Now that I saw her again, in my right mind, I could make out more clearly the fiber of her sins and guilt. Her life stood as open and empty as her son's body. I knew whose knuckles fit the indentations of matted scar tissue, who'd fathered her children, and who'd murdered her dogs.

Cathy sat up in bed and stared at me over her swollen belly. She said, "I was getting worried, but you've recovered."

"Yes." The honeysuckle caught in my throat but I managed to ask, "How are you feeling?"

Self cackled savagely.

"They're ... they're taking good care of us." Her face twisted out of focus and became clouded, as if seen underwater. With a ripple it suddenly shifted into a guise containing too many emotions at once. She was terrified and in shock. Her smile seemed soldered to her face. She almost couldn't make her mouth muscles move enough to say, "Can you help my brother Eddie?"

"Yes."

"Will you?"

"Yes, I promise."

She reached over and stroked my face, and for a moment the contact felt electrical and made my cheeks flush. I could see the curse in her genetic alphabet, the corrupt arrangement of her doubly recessive genes. Children of incestuous relationships are occasionally polydactyl. The small nub of the extra finger they'd removed from her at birth scraped along my jawline. She glanced down at her belly and rubbed it with slow circular motions, the same way Elijah had begged Danielle to do to him.

Cathy said, "My baby hates you."

"I know."

Janice snapped her chin up, as if taking the first breath of her life. "Of course it does." She waved me over and said, "Come here, I need to talk to you." The murder in her voice was as distinct as the palpitation of her son's heart in the jar. "Hold my boy's hand."

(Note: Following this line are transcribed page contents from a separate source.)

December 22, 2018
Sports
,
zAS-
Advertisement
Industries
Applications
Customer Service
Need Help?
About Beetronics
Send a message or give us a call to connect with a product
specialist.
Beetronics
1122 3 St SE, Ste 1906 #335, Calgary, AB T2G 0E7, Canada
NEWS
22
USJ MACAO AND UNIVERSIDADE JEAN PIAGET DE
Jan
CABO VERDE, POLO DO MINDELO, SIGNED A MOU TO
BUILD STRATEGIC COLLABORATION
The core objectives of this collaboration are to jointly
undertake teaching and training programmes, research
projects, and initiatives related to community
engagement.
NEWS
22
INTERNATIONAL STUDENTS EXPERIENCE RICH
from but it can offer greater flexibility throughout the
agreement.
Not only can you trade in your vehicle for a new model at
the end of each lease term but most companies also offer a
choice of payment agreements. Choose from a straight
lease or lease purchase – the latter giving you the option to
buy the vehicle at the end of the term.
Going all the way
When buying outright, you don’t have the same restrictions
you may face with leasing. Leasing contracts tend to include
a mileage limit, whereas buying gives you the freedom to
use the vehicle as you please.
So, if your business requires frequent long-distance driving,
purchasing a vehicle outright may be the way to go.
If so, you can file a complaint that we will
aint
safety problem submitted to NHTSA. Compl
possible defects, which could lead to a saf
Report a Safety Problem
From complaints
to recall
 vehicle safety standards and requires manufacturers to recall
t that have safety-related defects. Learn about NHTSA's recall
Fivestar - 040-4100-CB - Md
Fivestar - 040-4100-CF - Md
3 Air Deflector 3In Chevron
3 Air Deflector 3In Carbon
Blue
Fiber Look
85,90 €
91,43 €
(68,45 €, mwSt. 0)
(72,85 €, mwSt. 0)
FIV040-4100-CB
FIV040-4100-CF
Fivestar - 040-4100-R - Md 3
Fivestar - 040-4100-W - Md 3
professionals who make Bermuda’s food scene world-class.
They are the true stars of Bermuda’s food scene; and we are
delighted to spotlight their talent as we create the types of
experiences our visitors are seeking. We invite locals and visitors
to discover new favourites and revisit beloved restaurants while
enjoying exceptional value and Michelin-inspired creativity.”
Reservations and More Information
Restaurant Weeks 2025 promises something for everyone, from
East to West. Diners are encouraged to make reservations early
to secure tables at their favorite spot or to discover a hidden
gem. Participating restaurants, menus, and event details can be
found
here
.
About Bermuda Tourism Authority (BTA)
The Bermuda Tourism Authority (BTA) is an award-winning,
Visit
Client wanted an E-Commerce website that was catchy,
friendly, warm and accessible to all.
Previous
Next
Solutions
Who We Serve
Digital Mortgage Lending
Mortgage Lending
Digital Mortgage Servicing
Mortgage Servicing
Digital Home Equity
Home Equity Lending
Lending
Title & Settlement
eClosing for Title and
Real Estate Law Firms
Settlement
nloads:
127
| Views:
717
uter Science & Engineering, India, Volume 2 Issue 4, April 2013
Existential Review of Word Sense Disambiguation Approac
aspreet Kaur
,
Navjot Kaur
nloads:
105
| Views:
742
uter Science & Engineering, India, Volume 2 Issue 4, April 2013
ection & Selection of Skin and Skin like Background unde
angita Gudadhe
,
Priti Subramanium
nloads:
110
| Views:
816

I swallowed thickly. "He's going to be fine."

She carried her own ghosts. Other versions of herself, mostly without the scar tissue. The same but also different women, some of them smiling and waving to me, some of them not making love to her own brother John. All her unborn lives flung themselves flapping over her shoulders like flayed hides or old clothes no longer worn. The fever had made me stupid. The poltergeists that had been strung across Eddie, all of them women, were other forms of Janice, clinging to her son in order to protect him. I never should have cut them free.

Self sat on the headboard and crooned some hushed Sinatra tunes to the boy, swaying as if he were performing in front of thousands of teenage girls. Eddie beamed.

What's going on here?
I asked. He didn't want to stop singing, and I had to wait until he finished the chorus of "Strangers in the Night."

You tell me. You made the promise.

Help me to keep it.

You can't keep it. You never could.

He crept across to Catherine's bed and sniffed at her womb, then swept her hair from her eyes. I knew he could make one quick incision and give her a cesarean section if it became essential, or if he felt the need to steal the baby.

Elijah's animosity, for once, slumbered too. Self dropped off the sheets and put a hand on Nip's shoulder and whispered in his ear. Nip nodded once and continued to weep. Lowly Grillot Holt approached them for a game of five-card draw and Self screamed,
Stay out of my face, you little cheating bastard!